Work out how many lines in the data below include "labels", then reply with that number only.

Start of The data

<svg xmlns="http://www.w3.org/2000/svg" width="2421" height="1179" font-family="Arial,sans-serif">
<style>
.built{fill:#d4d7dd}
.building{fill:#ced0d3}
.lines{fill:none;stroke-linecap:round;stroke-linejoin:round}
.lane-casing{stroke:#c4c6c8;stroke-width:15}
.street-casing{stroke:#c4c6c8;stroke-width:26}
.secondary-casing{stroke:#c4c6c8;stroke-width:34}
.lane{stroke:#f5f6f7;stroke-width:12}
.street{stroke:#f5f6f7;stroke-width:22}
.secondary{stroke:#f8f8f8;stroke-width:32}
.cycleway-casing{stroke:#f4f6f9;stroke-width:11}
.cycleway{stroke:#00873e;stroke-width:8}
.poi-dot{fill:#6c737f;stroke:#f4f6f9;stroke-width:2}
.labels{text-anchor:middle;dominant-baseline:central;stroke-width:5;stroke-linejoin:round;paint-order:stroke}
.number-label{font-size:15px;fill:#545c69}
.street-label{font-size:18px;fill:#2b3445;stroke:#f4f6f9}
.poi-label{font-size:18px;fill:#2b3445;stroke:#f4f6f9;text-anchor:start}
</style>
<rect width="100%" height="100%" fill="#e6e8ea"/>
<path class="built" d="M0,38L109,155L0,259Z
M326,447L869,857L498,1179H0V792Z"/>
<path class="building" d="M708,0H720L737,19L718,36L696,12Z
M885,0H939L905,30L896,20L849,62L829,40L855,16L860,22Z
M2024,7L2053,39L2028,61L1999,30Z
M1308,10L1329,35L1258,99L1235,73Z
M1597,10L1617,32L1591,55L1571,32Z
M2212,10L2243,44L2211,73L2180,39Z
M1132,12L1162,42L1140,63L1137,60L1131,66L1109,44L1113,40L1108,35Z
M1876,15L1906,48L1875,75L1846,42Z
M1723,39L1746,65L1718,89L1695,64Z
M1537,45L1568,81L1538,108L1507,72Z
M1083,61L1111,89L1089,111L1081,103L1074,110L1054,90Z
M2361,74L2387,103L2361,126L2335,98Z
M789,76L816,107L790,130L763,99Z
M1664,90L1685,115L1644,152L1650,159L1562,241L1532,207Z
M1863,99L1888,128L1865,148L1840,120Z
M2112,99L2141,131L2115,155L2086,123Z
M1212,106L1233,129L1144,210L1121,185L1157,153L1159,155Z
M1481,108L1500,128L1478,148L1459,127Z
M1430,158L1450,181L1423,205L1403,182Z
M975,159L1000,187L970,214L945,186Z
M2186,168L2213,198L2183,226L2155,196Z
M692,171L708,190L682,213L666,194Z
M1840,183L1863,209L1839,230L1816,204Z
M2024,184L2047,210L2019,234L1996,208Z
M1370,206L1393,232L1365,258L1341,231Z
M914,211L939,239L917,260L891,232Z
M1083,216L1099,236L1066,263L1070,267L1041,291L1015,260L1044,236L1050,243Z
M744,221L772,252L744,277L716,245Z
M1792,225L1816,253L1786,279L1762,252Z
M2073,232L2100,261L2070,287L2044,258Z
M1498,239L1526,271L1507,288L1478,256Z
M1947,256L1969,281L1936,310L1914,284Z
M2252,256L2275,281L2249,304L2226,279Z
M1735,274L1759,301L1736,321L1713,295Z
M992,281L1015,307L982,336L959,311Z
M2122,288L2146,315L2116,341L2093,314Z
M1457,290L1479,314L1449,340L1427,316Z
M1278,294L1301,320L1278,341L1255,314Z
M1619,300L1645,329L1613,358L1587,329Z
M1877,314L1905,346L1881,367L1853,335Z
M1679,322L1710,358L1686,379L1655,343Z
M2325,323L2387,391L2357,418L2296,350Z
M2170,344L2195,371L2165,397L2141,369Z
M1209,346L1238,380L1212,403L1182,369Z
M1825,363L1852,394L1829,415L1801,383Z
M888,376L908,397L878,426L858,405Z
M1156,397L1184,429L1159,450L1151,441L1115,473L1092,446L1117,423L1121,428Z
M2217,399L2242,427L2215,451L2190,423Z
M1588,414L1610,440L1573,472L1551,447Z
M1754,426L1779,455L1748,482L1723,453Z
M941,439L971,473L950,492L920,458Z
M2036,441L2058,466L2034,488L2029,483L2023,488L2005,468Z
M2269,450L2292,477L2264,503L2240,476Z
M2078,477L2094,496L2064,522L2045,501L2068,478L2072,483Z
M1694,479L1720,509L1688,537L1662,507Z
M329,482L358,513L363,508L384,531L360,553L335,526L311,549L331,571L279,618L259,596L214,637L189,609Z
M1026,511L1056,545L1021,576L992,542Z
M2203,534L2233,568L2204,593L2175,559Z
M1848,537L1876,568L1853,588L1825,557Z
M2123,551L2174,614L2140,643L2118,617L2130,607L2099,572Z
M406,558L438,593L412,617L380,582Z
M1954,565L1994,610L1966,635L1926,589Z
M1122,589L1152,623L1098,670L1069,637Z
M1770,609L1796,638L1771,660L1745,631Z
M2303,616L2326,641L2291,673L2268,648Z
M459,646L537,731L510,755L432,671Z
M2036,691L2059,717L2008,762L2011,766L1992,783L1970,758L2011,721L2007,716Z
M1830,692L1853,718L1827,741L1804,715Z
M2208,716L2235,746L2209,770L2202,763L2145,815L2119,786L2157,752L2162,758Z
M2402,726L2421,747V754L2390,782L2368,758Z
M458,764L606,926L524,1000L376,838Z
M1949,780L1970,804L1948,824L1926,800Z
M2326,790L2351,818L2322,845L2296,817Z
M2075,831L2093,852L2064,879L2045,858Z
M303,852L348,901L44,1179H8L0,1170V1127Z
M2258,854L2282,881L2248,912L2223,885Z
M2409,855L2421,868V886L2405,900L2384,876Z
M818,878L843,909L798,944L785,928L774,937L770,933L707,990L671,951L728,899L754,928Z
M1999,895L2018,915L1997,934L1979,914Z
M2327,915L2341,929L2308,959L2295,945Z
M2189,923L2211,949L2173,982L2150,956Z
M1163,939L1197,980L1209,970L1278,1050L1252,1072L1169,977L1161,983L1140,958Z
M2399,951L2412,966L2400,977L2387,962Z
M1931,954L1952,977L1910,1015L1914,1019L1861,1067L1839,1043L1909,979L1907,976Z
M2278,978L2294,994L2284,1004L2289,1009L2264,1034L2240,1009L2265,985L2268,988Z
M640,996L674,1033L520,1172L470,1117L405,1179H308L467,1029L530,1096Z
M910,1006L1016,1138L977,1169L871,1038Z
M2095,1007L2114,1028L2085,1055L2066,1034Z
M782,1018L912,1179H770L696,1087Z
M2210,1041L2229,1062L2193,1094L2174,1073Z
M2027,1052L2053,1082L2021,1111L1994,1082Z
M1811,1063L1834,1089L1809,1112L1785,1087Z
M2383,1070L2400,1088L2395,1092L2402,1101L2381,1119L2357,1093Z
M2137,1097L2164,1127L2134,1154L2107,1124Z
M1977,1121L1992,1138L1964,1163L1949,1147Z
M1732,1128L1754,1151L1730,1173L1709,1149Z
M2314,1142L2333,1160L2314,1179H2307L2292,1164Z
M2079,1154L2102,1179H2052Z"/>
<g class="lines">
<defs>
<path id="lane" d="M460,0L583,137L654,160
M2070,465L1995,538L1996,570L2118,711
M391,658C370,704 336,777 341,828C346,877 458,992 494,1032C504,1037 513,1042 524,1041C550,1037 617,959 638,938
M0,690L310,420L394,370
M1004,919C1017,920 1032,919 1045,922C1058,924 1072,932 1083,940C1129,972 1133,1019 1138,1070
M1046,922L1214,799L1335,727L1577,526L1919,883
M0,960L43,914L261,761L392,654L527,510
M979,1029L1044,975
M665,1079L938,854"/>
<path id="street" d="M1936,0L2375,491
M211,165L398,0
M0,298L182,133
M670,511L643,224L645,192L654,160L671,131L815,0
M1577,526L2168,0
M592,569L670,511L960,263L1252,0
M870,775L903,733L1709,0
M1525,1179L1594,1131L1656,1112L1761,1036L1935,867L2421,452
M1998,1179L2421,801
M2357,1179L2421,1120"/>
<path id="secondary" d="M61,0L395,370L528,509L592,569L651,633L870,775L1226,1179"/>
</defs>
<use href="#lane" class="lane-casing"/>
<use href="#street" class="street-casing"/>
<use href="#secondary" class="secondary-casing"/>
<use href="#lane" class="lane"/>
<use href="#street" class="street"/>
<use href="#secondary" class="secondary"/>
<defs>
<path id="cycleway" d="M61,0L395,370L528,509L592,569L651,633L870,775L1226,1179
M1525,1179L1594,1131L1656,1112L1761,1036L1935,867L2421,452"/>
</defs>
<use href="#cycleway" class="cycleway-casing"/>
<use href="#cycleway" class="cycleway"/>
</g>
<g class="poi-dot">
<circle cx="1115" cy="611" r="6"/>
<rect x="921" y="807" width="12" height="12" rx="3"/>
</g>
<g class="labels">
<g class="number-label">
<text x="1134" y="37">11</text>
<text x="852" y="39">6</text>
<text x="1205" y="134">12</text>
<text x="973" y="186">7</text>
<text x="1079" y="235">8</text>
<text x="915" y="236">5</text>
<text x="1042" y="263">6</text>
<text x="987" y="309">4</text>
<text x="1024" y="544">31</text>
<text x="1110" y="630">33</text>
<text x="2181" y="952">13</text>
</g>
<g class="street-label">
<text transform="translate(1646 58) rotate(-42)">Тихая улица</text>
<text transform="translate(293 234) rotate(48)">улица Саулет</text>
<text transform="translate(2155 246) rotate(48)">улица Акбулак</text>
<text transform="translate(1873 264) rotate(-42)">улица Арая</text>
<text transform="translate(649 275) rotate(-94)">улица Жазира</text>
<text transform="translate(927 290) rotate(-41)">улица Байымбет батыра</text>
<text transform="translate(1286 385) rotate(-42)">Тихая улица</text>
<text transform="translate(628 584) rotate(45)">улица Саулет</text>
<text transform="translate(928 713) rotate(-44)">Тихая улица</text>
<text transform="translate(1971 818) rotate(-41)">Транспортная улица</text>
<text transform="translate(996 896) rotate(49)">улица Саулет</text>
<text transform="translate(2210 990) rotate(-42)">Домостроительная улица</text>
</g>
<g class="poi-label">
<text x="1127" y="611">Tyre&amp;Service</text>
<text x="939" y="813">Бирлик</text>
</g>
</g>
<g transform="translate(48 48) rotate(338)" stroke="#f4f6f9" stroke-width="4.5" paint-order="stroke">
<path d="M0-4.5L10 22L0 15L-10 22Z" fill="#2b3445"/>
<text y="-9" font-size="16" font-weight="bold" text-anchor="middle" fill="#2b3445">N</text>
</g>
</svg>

End of The data

» **Task solution**
2